Example 1	23.3	122.5
Example 2	20.5	100.0
Example 3	20.1	90.7
Example 4	21.4	117.8
Comparative	23.5	141.3
Example 1

As illustrated in Table 3, it may be confirmed that resistance increase rates after 30 cycles of the secondary batteries including the positive electrode active materials of Examples 1 to 4 were significantly improved in comparison to those of the secondary battery including the positive electrode active material of Comparative Example 1.

Claims

1. A method of preparing a positive electrode active material, the method comprising: mixing a lithium raw material with a high nickel-containing transition metal hydroxide containing nickel in an amount of 60 mol % or more based on a total number of moles of the transition metal hydroxide and sintering the mixture to prepare a positive electrode active material,

wherein the sintering comprises a sintering step of heat-treating at 700° C. to 900° C. for 8 hours to 12 hours;

a cooling step of cooling to room temperature; and

an aging step of having a holding time when a temperature reaches a specific point during the cooling step.

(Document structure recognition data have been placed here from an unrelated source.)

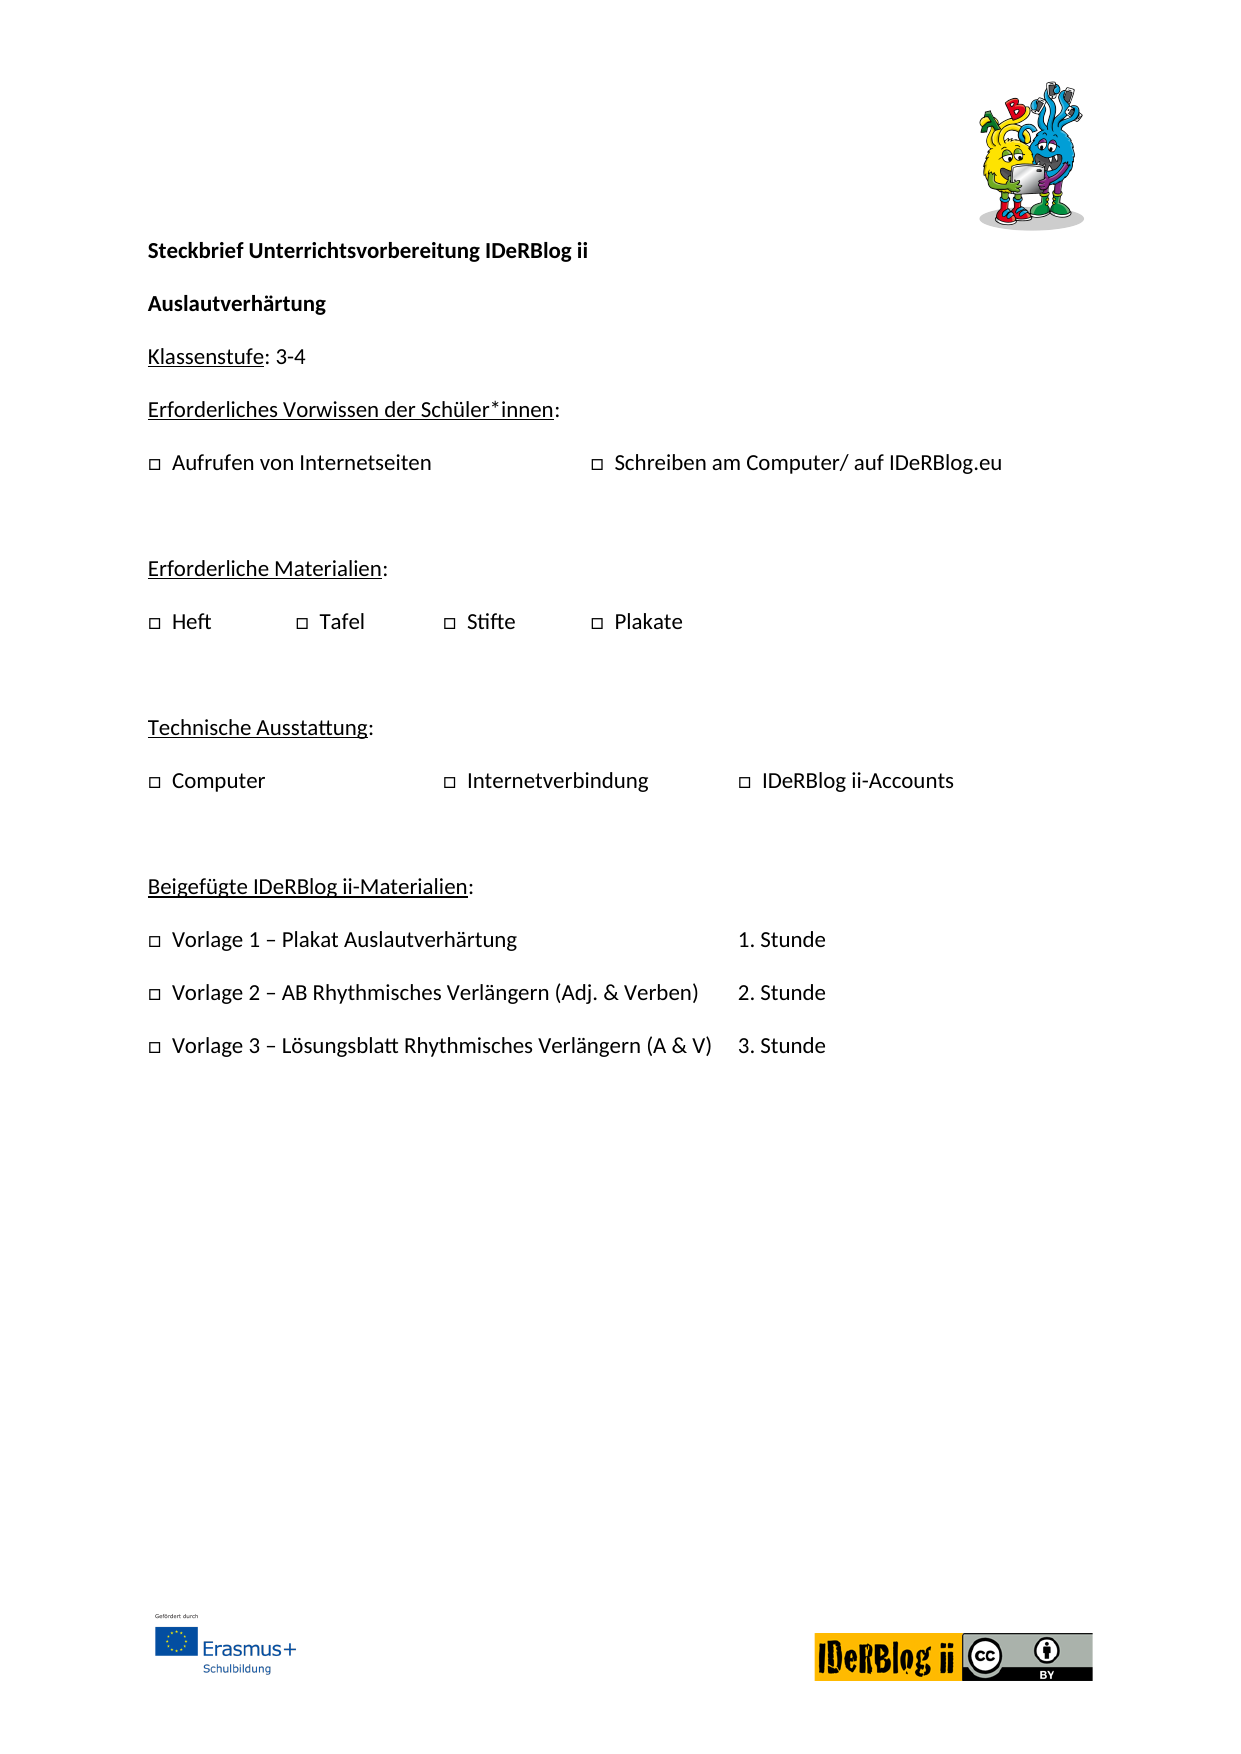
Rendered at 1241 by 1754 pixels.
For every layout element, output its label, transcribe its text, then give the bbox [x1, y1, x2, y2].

text Beigefügte IDeRBlog ii-Materialien: [148, 872, 1093, 900]
text Klassenstufe: 3-4 [148, 342, 1093, 370]
text □ Vorlage 3 – Lösungsblatt Rhythmisches Verlängern (A & V) 3. Stunde [148, 1031, 1093, 1059]
picture [814, 1633, 1093, 1681]
text □ Vorlage 1 – Plakat Auslautverhärtung 1. Stunde [148, 925, 1093, 953]
text Erforderliches Vorwissen der Schüler*innen: [148, 395, 1093, 423]
text Erforderliche Materialien: [148, 554, 1093, 582]
text □ Computer □ Internetverbindung □ IDeRBlog ii-Accounts [148, 766, 1093, 794]
picture [968, 73, 1093, 236]
text Technische Ausstattung: [148, 713, 1093, 741]
picture [147, 1610, 304, 1681]
text Steckbrief Unterrichtsvorbereitung IDeRBlog ii [148, 236, 1093, 264]
text □ Vorlage 2 – AB Rhythmisches Verlängern (Adj. & Verben) 2. Stunde [148, 978, 1093, 1006]
text □ Aufrufen von Internetseiten □ Schreiben am Computer/ auf IDeRBlog.eu [148, 448, 1093, 476]
text Auslautverhärtung [148, 289, 1093, 317]
text □ Heft □ Tafel □ Stifte □ Plakate [148, 607, 1093, 635]
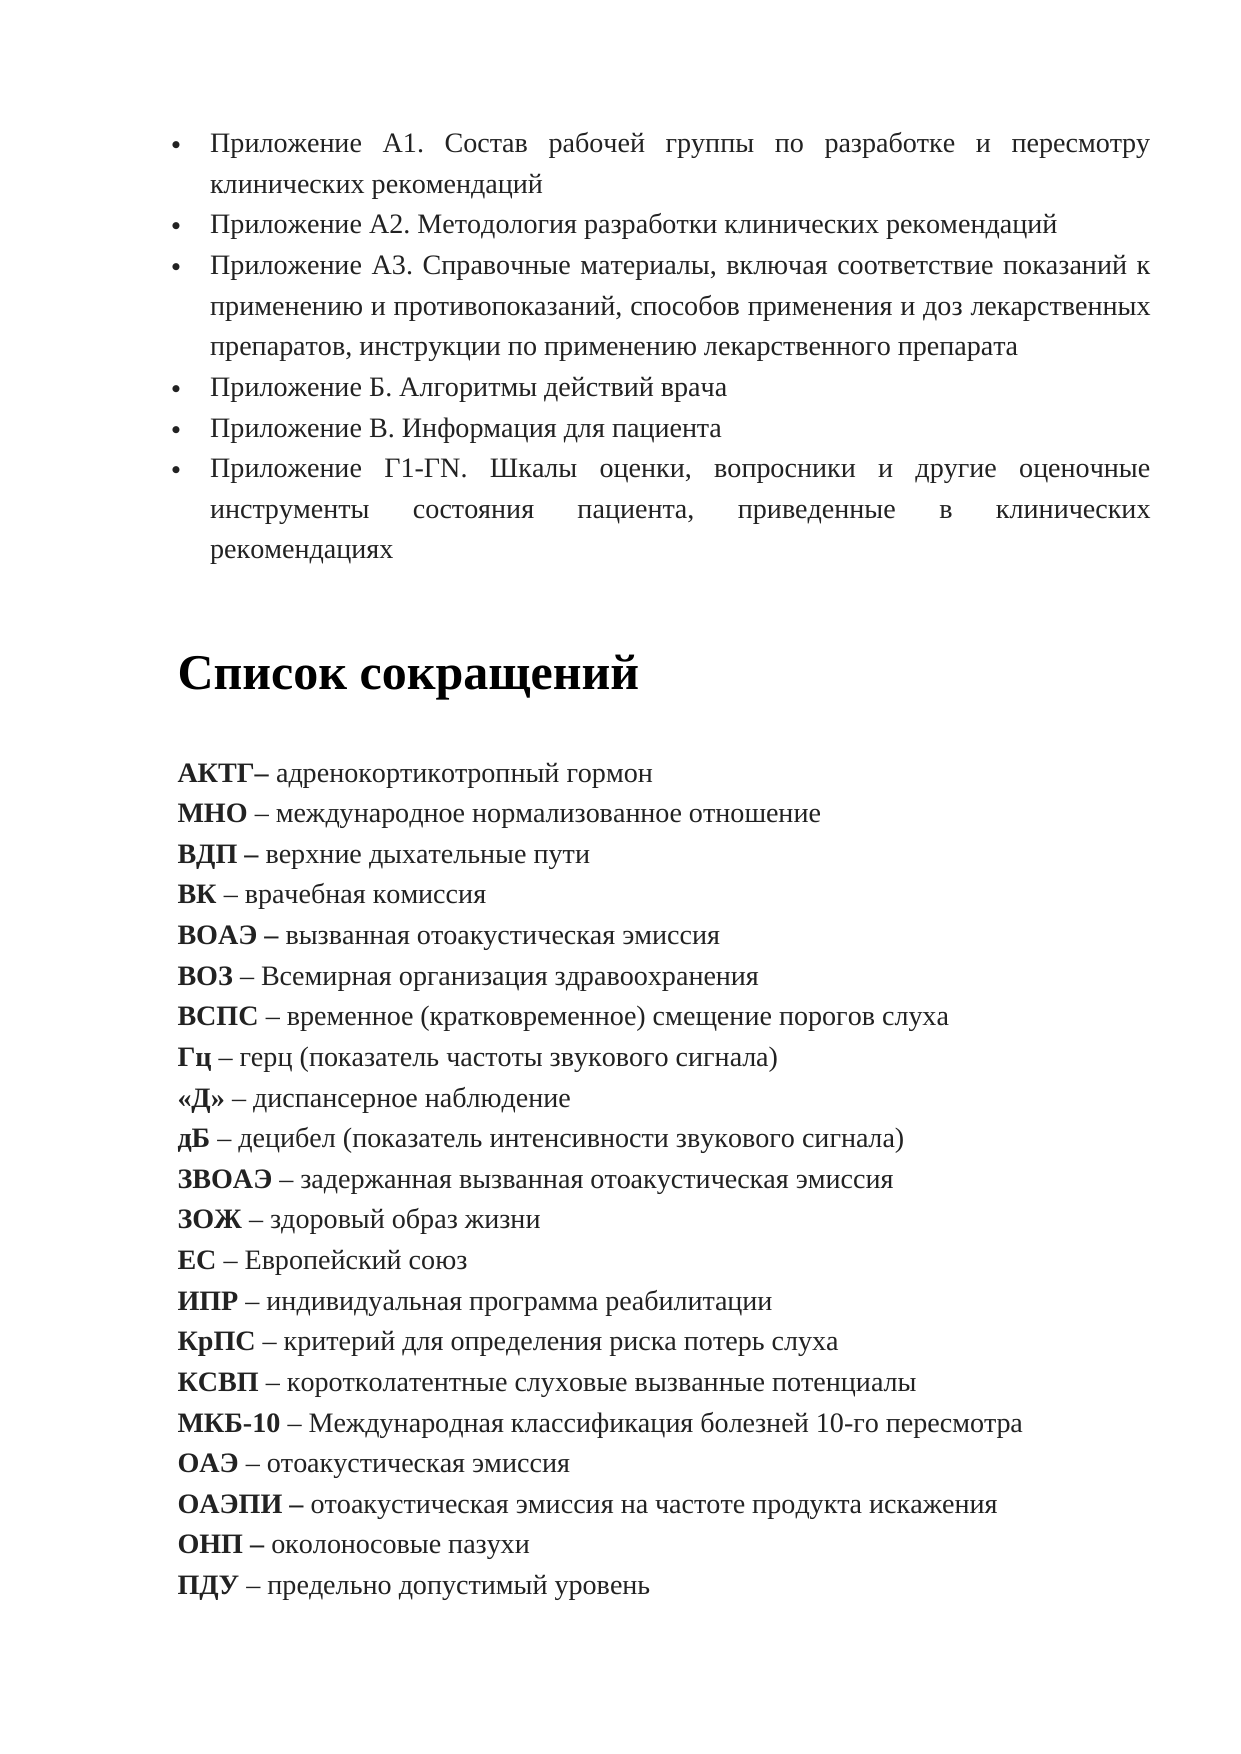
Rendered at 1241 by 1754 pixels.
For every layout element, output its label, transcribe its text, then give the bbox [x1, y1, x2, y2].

2. The method of claim 1, wherein a reaction from the sintering step to completion of the aging step is performed in an oxygen atmosphere.

3. The method of claim 1, wherein the holding time of the aging step relative to the sintering step is performed at a ratio of 8% to 50%.

4. The method of claim 3, wherein the holding time of the aging step relative to the sintering step is performed at a ratio of 10% to 20%.

5. The method of claim 1, wherein the aging step maintains the temperature for 1 hour to 4 hours when the temperature in a reactor reaches 300° C. to 600° C. during the cooling step.

6. The method of claim 5, wherein the aging step maintains the temperature for 1 hour to 2 hours when the temperature in the reactor reaches 400° C. to 500° C. during the cooling step.

7. The method of claim 1, wherein the transition metal hydroxide is represented by Formula 1:

Ni_xCo_yMn_zM¹ _w(OH)₂ [Formula 1]

wherein, in Formula 1,

0.6≤x≤1, 0≤y≤0.4, 0≤z≤0.4, and 0≤w≤0.01, and

M¹is at least one selected from the group consisting of Al, Zr, Ti, Mg, Ta, Nb, Mo, Cr, Ba, Sr, and Ca.

8. A positive electrode active material which is prepared by the method of claim 1 and has a moisture content of 685 ppm or less.

9. A positive electrode for a lithium secondary battery, the positive electrode comprising the positive electrode active material of claim 8.

10. A lithium secondary battery comprising the positive electrode of claim 9.

11. The positive electrode active material of claim 8, wherein the moisture content is from 300 ppm to 685 ppm.